3. Pura-pura muntah. Ini dilakukan oleh copet yang berkelompok. Penumpang hanya beberapa orang, tetiba di sebuah tempat naik tiga orang bersamaan.
Satu orang copet akan mendekati calon korban, duduk di sebelahnya. Di tengah jalan dia pura-pura mual dan mau muntah. Si calon korban yang kuatir kena muntahan menjadi panik. Saat itulah copet kedua beraksi.
Setelah berhasil mengambil sesuatu, copet kedua mengoper hasil jarahan ke orang ketiga. Lalu di sebuah tempat mereka turun, termasuk yang pura-pura sakit. Penumpang baru sadar setelah memeriksa tasnya.
4. Mengalihkan perhatian dengan membuat kehebohan. Ini juga biasa dilakukan copet berkelompok. Kalau di atas bus, bisa empat orang yang naik.

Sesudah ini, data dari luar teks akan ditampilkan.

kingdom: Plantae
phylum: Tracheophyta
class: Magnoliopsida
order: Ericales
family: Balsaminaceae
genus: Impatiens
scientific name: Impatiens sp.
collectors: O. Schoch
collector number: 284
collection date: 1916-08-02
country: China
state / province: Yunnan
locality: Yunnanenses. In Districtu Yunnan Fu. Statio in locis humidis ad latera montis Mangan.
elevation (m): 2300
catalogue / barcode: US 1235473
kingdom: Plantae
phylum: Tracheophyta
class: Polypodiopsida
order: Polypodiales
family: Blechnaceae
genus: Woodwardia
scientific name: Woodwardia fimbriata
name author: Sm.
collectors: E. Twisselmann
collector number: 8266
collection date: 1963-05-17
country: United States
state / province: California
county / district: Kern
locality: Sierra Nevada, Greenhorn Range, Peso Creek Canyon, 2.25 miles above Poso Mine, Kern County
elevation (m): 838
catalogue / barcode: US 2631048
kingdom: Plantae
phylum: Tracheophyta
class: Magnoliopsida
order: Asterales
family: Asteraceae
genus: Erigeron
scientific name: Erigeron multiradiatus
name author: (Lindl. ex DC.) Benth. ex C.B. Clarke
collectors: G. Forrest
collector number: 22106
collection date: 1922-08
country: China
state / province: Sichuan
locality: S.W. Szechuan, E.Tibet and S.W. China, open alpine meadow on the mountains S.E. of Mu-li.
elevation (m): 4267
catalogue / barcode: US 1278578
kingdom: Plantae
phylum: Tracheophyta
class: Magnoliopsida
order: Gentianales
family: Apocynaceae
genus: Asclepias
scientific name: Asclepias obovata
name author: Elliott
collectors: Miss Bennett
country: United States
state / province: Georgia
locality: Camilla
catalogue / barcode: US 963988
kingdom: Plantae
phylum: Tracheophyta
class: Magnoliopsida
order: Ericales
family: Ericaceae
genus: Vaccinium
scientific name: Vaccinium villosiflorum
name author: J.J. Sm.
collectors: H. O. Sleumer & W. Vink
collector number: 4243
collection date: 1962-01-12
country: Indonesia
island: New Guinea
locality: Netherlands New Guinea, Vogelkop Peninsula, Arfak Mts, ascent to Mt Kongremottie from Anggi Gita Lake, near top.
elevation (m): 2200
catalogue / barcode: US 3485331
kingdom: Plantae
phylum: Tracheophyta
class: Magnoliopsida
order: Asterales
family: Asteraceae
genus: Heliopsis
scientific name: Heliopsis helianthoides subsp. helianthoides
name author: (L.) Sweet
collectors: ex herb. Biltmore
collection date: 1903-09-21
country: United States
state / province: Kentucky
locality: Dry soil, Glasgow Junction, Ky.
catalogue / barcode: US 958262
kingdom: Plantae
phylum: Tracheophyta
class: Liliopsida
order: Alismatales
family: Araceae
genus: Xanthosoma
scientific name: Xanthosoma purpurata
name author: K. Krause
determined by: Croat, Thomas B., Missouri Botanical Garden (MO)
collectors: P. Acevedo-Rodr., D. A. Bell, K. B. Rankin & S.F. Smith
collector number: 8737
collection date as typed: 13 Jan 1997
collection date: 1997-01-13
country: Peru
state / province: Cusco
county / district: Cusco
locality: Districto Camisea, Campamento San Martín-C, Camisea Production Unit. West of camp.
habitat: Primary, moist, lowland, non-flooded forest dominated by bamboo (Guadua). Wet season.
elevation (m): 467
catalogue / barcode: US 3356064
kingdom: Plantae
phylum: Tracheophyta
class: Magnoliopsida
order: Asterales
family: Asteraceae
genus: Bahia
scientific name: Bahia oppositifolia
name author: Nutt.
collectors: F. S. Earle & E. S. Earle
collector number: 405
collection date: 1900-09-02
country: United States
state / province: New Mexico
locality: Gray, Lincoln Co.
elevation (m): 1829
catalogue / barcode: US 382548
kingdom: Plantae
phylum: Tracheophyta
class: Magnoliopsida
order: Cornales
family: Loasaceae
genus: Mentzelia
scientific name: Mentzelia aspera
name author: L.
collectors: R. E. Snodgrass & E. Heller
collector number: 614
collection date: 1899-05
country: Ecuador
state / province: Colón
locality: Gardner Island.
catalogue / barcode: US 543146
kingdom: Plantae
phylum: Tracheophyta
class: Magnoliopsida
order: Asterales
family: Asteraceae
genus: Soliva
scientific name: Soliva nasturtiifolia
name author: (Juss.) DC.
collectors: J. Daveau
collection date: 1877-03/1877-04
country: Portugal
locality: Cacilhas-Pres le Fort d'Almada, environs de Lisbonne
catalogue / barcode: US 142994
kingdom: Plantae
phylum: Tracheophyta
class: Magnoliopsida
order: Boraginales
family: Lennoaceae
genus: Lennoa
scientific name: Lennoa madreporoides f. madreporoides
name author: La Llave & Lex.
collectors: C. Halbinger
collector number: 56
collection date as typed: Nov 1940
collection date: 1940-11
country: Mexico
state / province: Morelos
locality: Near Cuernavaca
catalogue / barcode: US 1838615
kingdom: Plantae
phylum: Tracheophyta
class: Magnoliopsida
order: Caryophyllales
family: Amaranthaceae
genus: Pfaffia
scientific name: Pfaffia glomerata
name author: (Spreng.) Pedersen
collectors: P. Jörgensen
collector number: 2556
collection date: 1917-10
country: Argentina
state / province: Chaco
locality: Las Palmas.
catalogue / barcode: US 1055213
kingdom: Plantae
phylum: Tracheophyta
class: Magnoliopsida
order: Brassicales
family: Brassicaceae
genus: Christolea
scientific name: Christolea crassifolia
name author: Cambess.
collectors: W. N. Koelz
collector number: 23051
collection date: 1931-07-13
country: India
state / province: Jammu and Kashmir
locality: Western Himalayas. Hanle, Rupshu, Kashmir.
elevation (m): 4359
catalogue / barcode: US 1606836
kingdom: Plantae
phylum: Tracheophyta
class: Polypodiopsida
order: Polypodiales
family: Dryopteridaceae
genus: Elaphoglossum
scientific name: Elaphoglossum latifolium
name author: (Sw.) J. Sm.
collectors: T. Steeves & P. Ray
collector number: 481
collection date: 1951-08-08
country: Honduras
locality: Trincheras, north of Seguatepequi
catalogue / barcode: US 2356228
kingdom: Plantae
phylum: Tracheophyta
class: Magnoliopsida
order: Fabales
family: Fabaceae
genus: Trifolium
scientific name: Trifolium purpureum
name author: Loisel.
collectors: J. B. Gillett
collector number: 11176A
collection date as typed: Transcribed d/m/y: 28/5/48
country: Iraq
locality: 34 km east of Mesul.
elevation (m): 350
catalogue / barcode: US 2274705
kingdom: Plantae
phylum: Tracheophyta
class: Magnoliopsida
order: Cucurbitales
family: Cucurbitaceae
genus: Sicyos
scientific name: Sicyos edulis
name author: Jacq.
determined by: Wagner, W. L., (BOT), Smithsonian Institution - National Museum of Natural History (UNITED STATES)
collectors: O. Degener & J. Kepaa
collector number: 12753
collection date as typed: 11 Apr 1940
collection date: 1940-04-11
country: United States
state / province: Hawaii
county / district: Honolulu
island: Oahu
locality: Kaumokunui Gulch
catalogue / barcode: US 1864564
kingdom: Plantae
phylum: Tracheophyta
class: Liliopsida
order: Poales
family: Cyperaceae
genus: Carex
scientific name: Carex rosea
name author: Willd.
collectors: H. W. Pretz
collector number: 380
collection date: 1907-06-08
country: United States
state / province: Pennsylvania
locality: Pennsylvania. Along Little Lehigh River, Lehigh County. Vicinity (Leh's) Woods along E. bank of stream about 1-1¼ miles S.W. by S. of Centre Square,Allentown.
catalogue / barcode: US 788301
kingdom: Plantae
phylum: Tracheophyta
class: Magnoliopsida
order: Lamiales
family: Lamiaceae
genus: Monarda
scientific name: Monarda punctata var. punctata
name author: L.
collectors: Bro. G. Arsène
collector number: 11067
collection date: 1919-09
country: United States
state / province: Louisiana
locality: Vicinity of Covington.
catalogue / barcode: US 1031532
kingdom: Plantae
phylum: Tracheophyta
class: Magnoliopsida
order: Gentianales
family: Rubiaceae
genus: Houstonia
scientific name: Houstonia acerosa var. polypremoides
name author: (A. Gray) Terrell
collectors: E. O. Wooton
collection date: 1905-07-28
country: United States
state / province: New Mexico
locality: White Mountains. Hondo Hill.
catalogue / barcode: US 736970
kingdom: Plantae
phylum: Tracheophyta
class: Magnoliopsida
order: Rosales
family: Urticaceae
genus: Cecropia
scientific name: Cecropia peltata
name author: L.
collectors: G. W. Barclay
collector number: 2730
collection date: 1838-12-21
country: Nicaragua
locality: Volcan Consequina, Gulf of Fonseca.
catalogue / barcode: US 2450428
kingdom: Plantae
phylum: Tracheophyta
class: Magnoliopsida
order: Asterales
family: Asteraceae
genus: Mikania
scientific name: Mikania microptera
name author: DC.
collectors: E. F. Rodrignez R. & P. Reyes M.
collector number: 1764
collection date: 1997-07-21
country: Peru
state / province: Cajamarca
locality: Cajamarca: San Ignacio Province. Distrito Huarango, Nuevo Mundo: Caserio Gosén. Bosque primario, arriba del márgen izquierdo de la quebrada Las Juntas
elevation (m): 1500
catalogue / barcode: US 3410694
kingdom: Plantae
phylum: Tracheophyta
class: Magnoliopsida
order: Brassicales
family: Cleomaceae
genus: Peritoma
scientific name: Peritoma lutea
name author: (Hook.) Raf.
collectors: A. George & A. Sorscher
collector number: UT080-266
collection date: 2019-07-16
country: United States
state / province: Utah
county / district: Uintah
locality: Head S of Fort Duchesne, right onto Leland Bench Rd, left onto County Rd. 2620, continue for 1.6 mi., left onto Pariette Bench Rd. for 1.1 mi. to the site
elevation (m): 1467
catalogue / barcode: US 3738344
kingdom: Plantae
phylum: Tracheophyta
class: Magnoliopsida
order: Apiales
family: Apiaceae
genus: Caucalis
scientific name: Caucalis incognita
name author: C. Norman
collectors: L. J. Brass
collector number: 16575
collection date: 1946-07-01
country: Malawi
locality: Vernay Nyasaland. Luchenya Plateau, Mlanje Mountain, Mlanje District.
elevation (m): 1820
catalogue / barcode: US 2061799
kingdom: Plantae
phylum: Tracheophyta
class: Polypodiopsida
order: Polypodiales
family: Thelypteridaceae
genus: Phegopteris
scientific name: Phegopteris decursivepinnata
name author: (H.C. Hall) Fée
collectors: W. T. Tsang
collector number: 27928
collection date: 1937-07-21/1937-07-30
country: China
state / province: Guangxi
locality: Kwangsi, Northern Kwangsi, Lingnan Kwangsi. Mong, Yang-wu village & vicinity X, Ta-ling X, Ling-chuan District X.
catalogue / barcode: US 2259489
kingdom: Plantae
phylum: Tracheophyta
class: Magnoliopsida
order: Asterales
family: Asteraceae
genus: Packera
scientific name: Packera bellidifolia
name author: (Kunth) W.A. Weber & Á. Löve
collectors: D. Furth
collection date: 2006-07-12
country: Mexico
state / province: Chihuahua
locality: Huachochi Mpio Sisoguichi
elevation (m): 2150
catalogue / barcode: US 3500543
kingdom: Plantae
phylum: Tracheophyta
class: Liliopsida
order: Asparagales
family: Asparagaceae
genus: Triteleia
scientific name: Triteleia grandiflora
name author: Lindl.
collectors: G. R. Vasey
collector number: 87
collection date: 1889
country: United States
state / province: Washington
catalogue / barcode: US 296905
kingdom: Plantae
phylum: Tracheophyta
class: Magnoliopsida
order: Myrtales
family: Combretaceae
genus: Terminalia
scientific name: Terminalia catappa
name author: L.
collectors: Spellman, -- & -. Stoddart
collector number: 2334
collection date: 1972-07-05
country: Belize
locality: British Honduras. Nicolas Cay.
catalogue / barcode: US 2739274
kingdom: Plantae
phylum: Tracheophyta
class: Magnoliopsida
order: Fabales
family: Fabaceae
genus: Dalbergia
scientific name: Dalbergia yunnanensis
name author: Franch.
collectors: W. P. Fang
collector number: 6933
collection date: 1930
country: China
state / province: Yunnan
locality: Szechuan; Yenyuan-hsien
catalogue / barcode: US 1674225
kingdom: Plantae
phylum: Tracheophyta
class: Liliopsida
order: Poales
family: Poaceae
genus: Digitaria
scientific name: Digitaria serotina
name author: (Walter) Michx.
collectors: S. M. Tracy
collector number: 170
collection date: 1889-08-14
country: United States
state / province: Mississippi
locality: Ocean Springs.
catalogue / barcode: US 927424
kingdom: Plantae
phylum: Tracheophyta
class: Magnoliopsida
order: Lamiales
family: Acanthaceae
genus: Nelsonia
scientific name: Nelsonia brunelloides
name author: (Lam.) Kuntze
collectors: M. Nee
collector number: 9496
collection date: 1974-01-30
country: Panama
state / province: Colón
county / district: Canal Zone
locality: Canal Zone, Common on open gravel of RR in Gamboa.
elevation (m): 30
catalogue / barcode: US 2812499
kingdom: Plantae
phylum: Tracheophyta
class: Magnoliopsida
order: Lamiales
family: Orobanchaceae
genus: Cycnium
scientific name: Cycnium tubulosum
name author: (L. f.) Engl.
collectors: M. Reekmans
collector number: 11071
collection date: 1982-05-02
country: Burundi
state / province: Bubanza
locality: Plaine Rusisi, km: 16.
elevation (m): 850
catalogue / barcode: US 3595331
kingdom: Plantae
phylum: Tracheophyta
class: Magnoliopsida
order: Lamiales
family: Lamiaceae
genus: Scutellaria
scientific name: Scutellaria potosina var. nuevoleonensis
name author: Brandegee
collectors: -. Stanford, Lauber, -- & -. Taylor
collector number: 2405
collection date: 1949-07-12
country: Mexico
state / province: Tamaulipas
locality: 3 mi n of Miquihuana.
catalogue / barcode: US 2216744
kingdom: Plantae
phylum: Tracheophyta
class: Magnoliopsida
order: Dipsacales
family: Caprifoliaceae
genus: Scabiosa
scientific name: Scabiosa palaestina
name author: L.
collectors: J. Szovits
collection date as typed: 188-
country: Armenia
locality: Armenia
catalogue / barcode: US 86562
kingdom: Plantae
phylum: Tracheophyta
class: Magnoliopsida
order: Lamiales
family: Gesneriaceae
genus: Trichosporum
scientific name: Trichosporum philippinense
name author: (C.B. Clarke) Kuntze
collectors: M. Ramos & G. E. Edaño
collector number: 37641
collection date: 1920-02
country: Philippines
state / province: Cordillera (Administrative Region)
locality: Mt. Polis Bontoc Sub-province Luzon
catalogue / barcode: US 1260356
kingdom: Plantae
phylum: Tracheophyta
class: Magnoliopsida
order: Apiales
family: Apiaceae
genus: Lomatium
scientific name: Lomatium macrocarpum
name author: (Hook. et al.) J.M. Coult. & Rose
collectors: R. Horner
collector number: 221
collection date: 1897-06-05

Satu orang menjaga pintu belakang, satu lagi di depan, satu lagi bertugas mengalihkan perhatian penumpang dan satu lagi yang menjarah korban.
Bahayanya jika ketahuan, dua pencopet segera kabur melompat, yang menjaga pintu akan melakukan kekerasan kepada yang berusaha mengejar. Mereka juga berbekal senjata tajam. Setelah yakin tak ada yang berani mengejar, barulah mereka melompat turun.
Menjelang lebaran banyak copet berakhir. Di Depok misalnya, tiga orang copet beraksi di angkot 06 jurusan simpangan-terminal. Naik dari depan RS Hermina menuju terminal. Baru beberapa meter sudah beraksi.
Untungnya si korban memergoki. Copet pertama mengambil hape, diberikan pada copet kedua yang duduk dekat pintu. Lalu hape itu dioper ke copet ketiga yang duduk di samping sopir. Si korban menuduh, mereka marah dan membentak seolah tak bersalah.
Si korban meminta tolong penumpang lain miss call hapenya, ternyata deringnya ada di copet ketiga. Si korban serta Merta merebut hape di saku pencopet.
Kelompok itu turun sambil marah-marah karena gagal dalam aksinya. Untungnya mereka tidak melakukan tindakan kekerasan.